Pour l'agriculture et l'utilisation des sols comme puits de carbone, l'Union européenne élabore un cadre pour une agriculture respectueuse du carbone. Ce cadre vise à identifier les pratiques agricoles qui augmentent la capacité des sols et de la végétation à absorber le CO2, notamment la gestion des oliveraies. Ces pratiques devraient jouer un rôle important pour déterminer quelles activités agricoles peuvent générer des crédits carbone certifiés.

Une partie du débat découle de recherches scientifiques qui remettent en question la capacité de nombreux projets de compensation à réellement réduire les émissions comme ils le prétendent.

Un problème récurrent est "additionnalité », la principe Un projet ne devrait générer de crédits que si les réductions d'émissions n'auraient pas eu lieu de toute façon. Comme le scénario de référence est hypothétique, les chercheurs indiquent qu'il est souvent difficile de vérifier si un projet produit de réels bénéfices climatiques supplémentaires, ce qui peut entraîner une surestimation des émissions évitées.

Plusieurs études empiriques ont également soulevé des doutes quant à l'efficacité globale du marché de la compensation carbone. Une analyse des achats de crédits carbone par les entreprises en est un exemple. trouvé que 87 % des compensations utilisées par les entreprises présentaient un risque élevé de ne pas permettre de véritables réductions d'émissions supplémentaires.

D'autres recherches ont abouti à des conclusions similaires pour des types de projets spécifiques. Des études universitaires portant sur la compensation forestière et l'utilisation des terres avoir trouvé seule une petite partie des crédits correspond à des réductions d'émissions mesurables, certaines analyses estimant que moins de 16 % des crédits émis procurent de réels avantages climatiques.

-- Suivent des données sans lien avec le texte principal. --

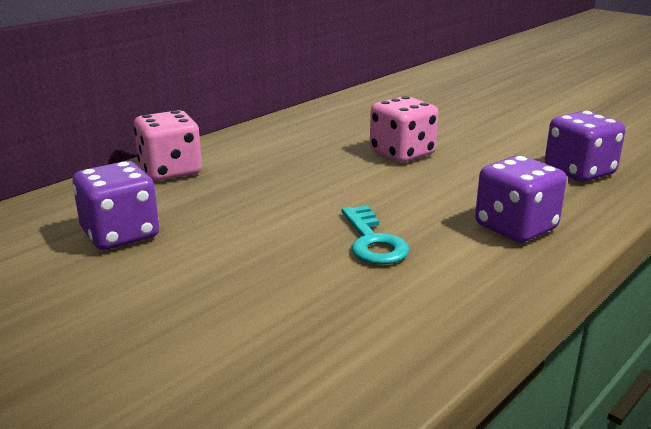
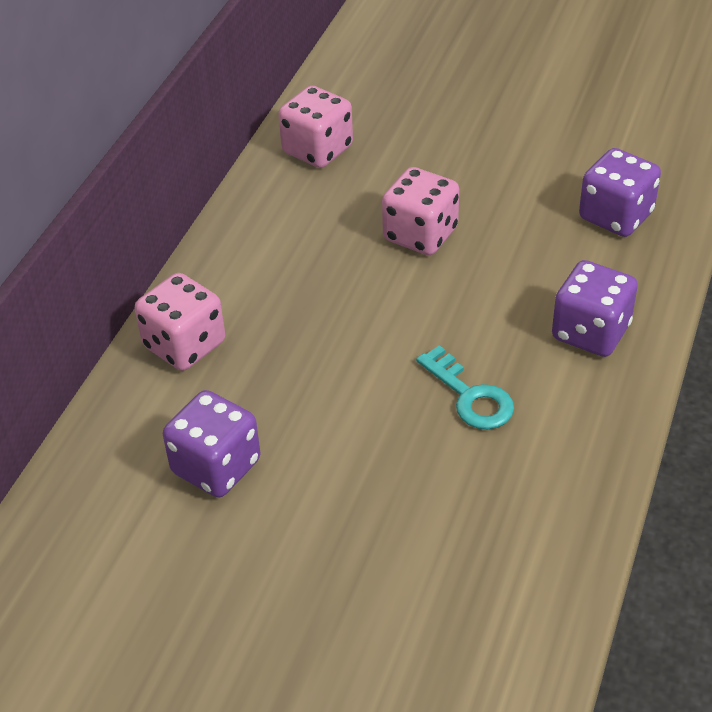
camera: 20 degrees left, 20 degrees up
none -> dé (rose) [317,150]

Face à ces préoccupations, les scientifiques et les analystes politiques s'intéressent de plus en plus à ces questions. argumenter que les crédits carbone ne devraient jouer qu'un rôle limité dans la politique climatique, les réductions importantes des émissions nationales restant la voie la plus fiable pour réduire les gaz à effet de serre.

"L’Union européenne reste déterminée à mener la lutte mondiale contre le changement climatique tout en préservant notre compétitivité et en veillant à ce que personne ne soit laissé pour compte. « L’adoption aujourd’hui de l’objectif climatique historique pour 2040 apportera aux entreprises, aux citoyens et aux investisseurs les garanties nécessaires à une transition propre au cours de la prochaine décennie », a déclaré Maria Panayiotou, ministre chypriote de l’Agriculture, du Développement rural et de l’Environnement, dont le pays assure actuellement la présidence tournante du Conseil de l’Union européenne.